* **EXERCISE**: Read the data line by line and say how many lines contain the string "KiCad", giving the number alone.
○ ○ ○ ○ ○ ○ ○
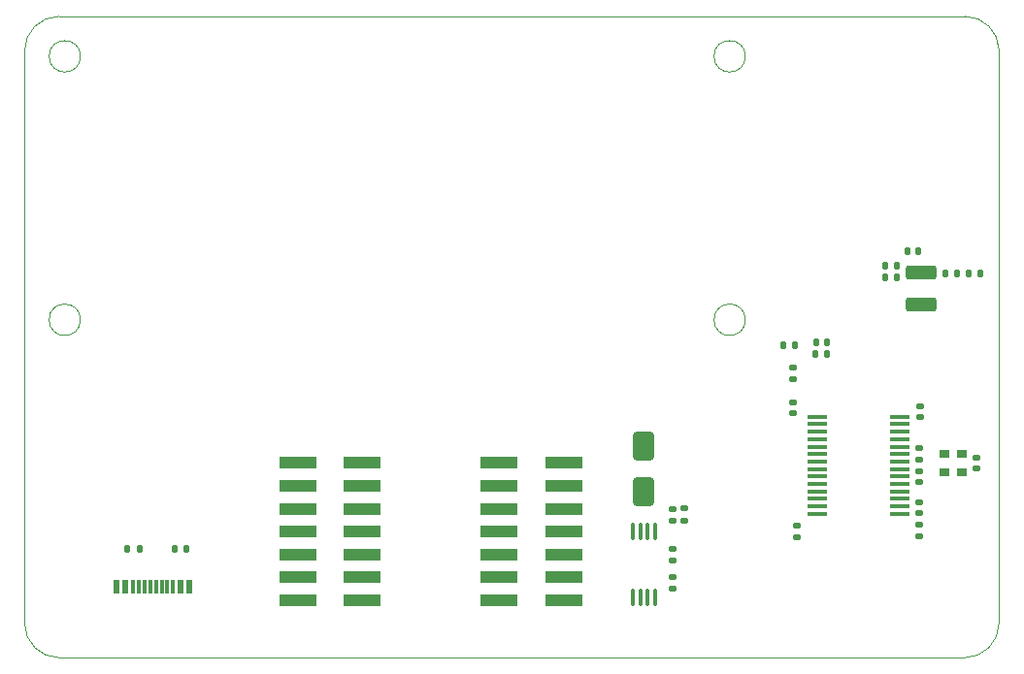
<source format=gbr>
G04 #@! TF.GenerationSoftware,KiCad,Pcbnew,8.0.3*
G04 #@! TF.CreationDate,2024-07-26T16:49:24+02:00*
G04 #@! TF.ProjectId,ice4pi,69636534-7069-42e6-9b69-6361645f7063,rev?*
G04 #@! TF.SameCoordinates,PX2faf080PY2ebae40*
G04 #@! TF.FileFunction,Paste,Top*
G04 #@! TF.FilePolarity,Positive*
%FSLAX46Y46*%
G04 Gerber Fmt 4.6, Leading zero omitted, Abs format (unit mm)*
G04 Created by KiCad (PCBNEW 8.0.3) date 2024-07-26 16:49:24*
%MOMM*%
%LPD*%
G01*
G04 APERTURE LIST*
G04 Aperture macros list*
%AMRoundRect*
0 Rectangle with rounded corners*
0 $1 Rounding radius*
0 $2 $3 $4 $5 $6 $7 $8 $9 X,Y pos of 4 corners*
0 Add a 4 corners polygon primitive as box body*
4,1,4,$2,$3,$4,$5,$6,$7,$8,$9,$2,$3,0*
0 Add four circle primitives for the rounded corners*
1,1,$1+$1,$2,$3*
1,1,$1+$1,$4,$5*
1,1,$1+$1,$6,$7*
1,1,$1+$1,$8,$9*
0 Add four rect primitives between the rounded corners*
20,1,$1+$1,$2,$3,$4,$5,0*
20,1,$1+$1,$4,$5,$6,$7,0*
20,1,$1+$1,$6,$7,$8,$9,0*
20,1,$1+$1,$8,$9,$2,$3,0*%
G04 Aperture macros list end*
%ADD10RoundRect,0.135000X0.135000X0.185000X-0.135000X0.185000X-0.135000X-0.185000X0.135000X-0.185000X0*%
%ADD11RoundRect,0.140000X0.170000X-0.140000X0.170000X0.140000X-0.170000X0.140000X-0.170000X-0.140000X0*%
%ADD12RoundRect,0.100000X-0.100000X0.637500X-0.100000X-0.637500X0.100000X-0.637500X0.100000X0.637500X0*%
%ADD13RoundRect,0.135000X0.185000X-0.135000X0.185000X0.135000X-0.185000X0.135000X-0.185000X-0.135000X0*%
%ADD14RoundRect,0.135000X-0.185000X0.135000X-0.185000X-0.135000X0.185000X-0.135000X0.185000X0.135000X0*%
%ADD15RoundRect,0.250000X-0.650000X1.000000X-0.650000X-1.000000X0.650000X-1.000000X0.650000X1.000000X0*%
%ADD16R,0.850000X0.650000*%
%ADD17RoundRect,0.135000X-0.135000X-0.185000X0.135000X-0.185000X0.135000X0.185000X-0.135000X0.185000X0*%
%ADD18R,0.600000X1.150000*%
%ADD19R,0.300000X1.150000*%
%ADD20RoundRect,0.140000X0.140000X0.170000X-0.140000X0.170000X-0.140000X-0.170000X0.140000X-0.170000X0*%
%ADD21RoundRect,0.140000X-0.170000X0.140000X-0.170000X-0.140000X0.170000X-0.140000X0.170000X0.140000X0*%
%ADD22R,1.750000X0.450000*%
%ADD23RoundRect,0.140000X-0.140000X-0.170000X0.140000X-0.170000X0.140000X0.170000X-0.140000X0.170000X0*%
%ADD24R,3.200000X1.000000*%
%ADD25RoundRect,0.250000X1.075000X-0.375000X1.075000X0.375000X-1.075000X0.375000X-1.075000X-0.375000X0*%
G04 #@! TA.AperFunction,Profile*
%ADD26C,0.050000*%
G04 #@! TD*
G04 APERTURE END LIST*
D10*
X10000000Y-46500000D03*
X8980000Y-46500000D03*
D11*
X56500000Y-49960000D03*
X56500000Y-49000000D03*
D12*
X55000000Y-45000000D03*
X54350000Y-45000000D03*
X53700000Y-45000000D03*
X53050000Y-45000000D03*
X53050000Y-50725000D03*
X53700000Y-50725000D03*
X54350000Y-50725000D03*
X55000000Y-50725000D03*
D13*
X57500000Y-44010000D03*
X57500000Y-42990000D03*
X56500000Y-44020000D03*
X56500000Y-43000000D03*
D14*
X56500000Y-46490000D03*
X56500000Y-47510000D03*
D15*
X54000000Y-41500000D03*
X54000000Y-37500000D03*
D16*
X81775000Y-39825000D03*
X81775000Y-38175000D03*
X80225000Y-38175000D03*
X80225000Y-39825000D03*
D11*
X78000000Y-40680000D03*
X78000000Y-39720000D03*
D17*
X80290732Y-22491962D03*
X81310732Y-22491962D03*
X13090000Y-46500000D03*
X14110000Y-46500000D03*
X82339536Y-22499999D03*
X83359536Y-22499999D03*
D18*
X8000000Y-49820000D03*
X8800000Y-49820000D03*
D19*
X9950000Y-49820000D03*
X10950000Y-49820000D03*
X11450000Y-49820000D03*
X12450000Y-49820000D03*
D18*
X13600000Y-49820000D03*
X14400000Y-49820000D03*
X14400000Y-49820000D03*
X13600000Y-49820000D03*
D19*
X12950000Y-49820000D03*
X11950000Y-49820000D03*
X10450000Y-49820000D03*
X9450000Y-49820000D03*
D18*
X8800000Y-49820000D03*
X8000000Y-49820000D03*
D10*
X76110000Y-22800000D03*
X75090000Y-22800000D03*
D20*
X77980000Y-20500000D03*
X77020000Y-20500000D03*
D21*
X78000000Y-44420000D03*
X78000000Y-45380000D03*
D14*
X67000000Y-30680000D03*
X67000000Y-31700000D03*
D10*
X76110000Y-21800000D03*
X75090000Y-21800000D03*
D11*
X78000000Y-43380000D03*
X78000000Y-42420000D03*
X78100000Y-34980000D03*
X78100000Y-34020000D03*
D14*
X67400000Y-44490000D03*
X67400000Y-45510000D03*
D22*
X69100000Y-34975000D03*
X69100000Y-35625000D03*
X69100000Y-36275000D03*
X69100000Y-36925000D03*
X69100000Y-37575000D03*
X69100000Y-38225000D03*
X69100000Y-38875000D03*
X69100000Y-39525000D03*
X69100000Y-40175000D03*
X69100000Y-40825000D03*
X69100000Y-41475000D03*
X69100000Y-42125000D03*
X69100000Y-42775000D03*
X69100000Y-43425000D03*
X76300000Y-43425000D03*
X76300000Y-42775000D03*
X76300000Y-42125000D03*
X76300000Y-41475000D03*
X76300000Y-40825000D03*
X76300000Y-40175000D03*
X76300000Y-39525000D03*
X76300000Y-38875000D03*
X76300000Y-38225000D03*
X76300000Y-37575000D03*
X76300000Y-36925000D03*
X76300000Y-36275000D03*
X76300000Y-35625000D03*
X76300000Y-34975000D03*
D11*
X83000000Y-39480000D03*
X83000000Y-38520000D03*
D23*
X69020000Y-28500000D03*
X69980000Y-28500000D03*
D21*
X78000000Y-37720000D03*
X78000000Y-38680000D03*
D17*
X66190000Y-28700000D03*
X67210000Y-28700000D03*
D24*
X47000000Y-49000000D03*
X47000000Y-47000000D03*
X47000000Y-45000000D03*
X47000000Y-43000000D03*
X47000000Y-41000000D03*
X47000000Y-39000000D03*
X41400000Y-49000000D03*
X41400000Y-47000000D03*
X41400000Y-45000000D03*
X41400000Y-43000000D03*
X41400000Y-41000000D03*
X41400000Y-39000000D03*
X29400000Y-49000000D03*
X29400000Y-47000000D03*
X29400000Y-45000000D03*
X29400000Y-43000000D03*
X29400000Y-41000000D03*
X29400000Y-39000000D03*
X23800000Y-49000000D03*
X23800000Y-47000000D03*
X23800000Y-45000000D03*
X23800000Y-43000000D03*
X23800000Y-41000000D03*
X23800000Y-39000000D03*
X47000000Y-51000000D03*
X41400000Y-51000000D03*
X29400000Y-51000000D03*
X23800000Y-51000000D03*
D10*
X70010000Y-29500000D03*
X68990000Y-29500000D03*
D11*
X67000000Y-34680000D03*
X67000000Y-33720000D03*
D25*
X78221383Y-25207111D03*
X78221383Y-22407111D03*
D26*
X62870328Y-26500000D02*
G75*
G02*
X60129672Y-26500000I-1370328J0D01*
G01*
X60129672Y-26500000D02*
G75*
G02*
X62870328Y-26500000I1370328J0D01*
G01*
X82000000Y0D02*
G75*
G02*
X85000000Y-3000000I0J-3000000D01*
G01*
X85000000Y-53000000D02*
G75*
G02*
X82000000Y-56000000I-3000000J0D01*
G01*
X3000000Y-56000000D02*
G75*
G02*
X0Y-53000000I0J3000000D01*
G01*
X0Y-3000000D02*
G75*
G02*
X3000000Y0I3000000J0D01*
G01*
X0Y-53000000D02*
X0Y-3000000D01*
X82000000Y-56000000D02*
X3000000Y-56000000D01*
X85000000Y-3000000D02*
X85000000Y-53000000D01*
X3000000Y0D02*
X82000000Y0D01*
X62870328Y-3500000D02*
G75*
G02*
X60129672Y-3500000I-1370328J0D01*
G01*
X60129672Y-3500000D02*
G75*
G02*
X62870328Y-3500000I1370328J0D01*
G01*
X4870328Y-26500000D02*
G75*
G02*
X2129672Y-26500000I-1370328J0D01*
G01*
X2129672Y-26500000D02*
G75*
G02*
X4870328Y-26500000I1370328J0D01*
G01*
X4870328Y-3500000D02*
G75*
G02*
X2129672Y-3500000I-1370328J0D01*
G01*
X2129672Y-3500000D02*
G75*
G02*
X4870328Y-3500000I1370328J0D01*
G01*
M02*

</source>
○ ○ ○ ○ ○ ○ ○
* **OUTPUT**: 2